TASK DESCRIPTION: The records that follow are to be reproduced exactly. Any pictures in them are left out.

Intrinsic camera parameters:
--------------------
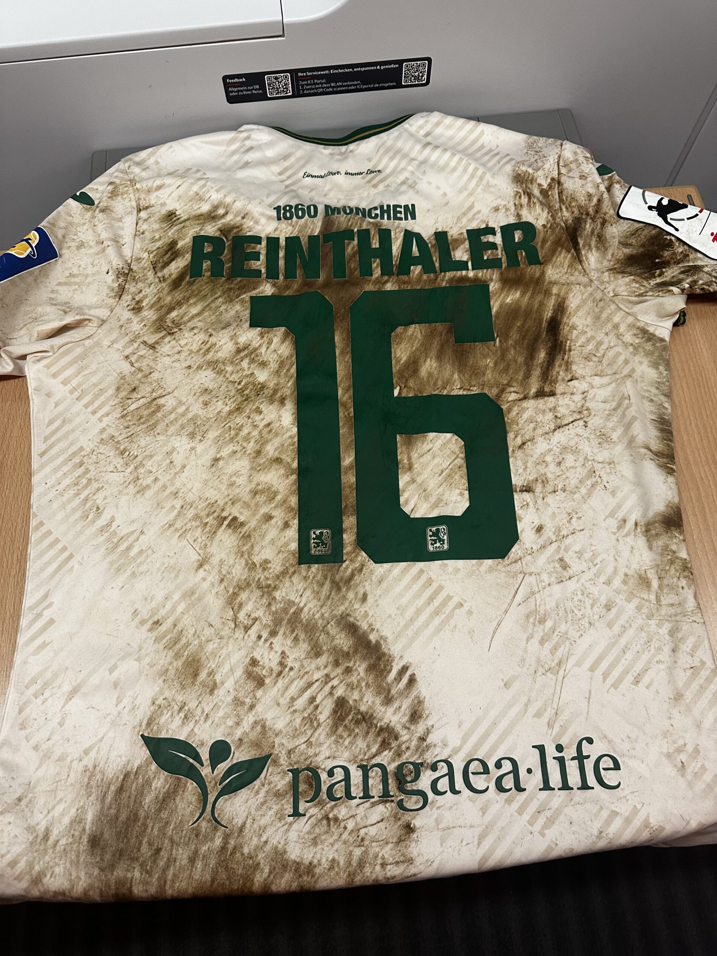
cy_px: 478
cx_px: 358
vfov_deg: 71.6
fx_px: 663
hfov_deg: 56.8
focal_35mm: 24
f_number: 1.78
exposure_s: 1/56
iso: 250
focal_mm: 6.86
--------------------
REPLY:
cy_px: 478
cx_px: 358
vfov_deg: 71.6
fx_px: 663
hfov_deg: 56.8
focal_35mm: 24
f_number: 1.78
exposure_s: 1/56
iso: 250
focal_mm: 6.86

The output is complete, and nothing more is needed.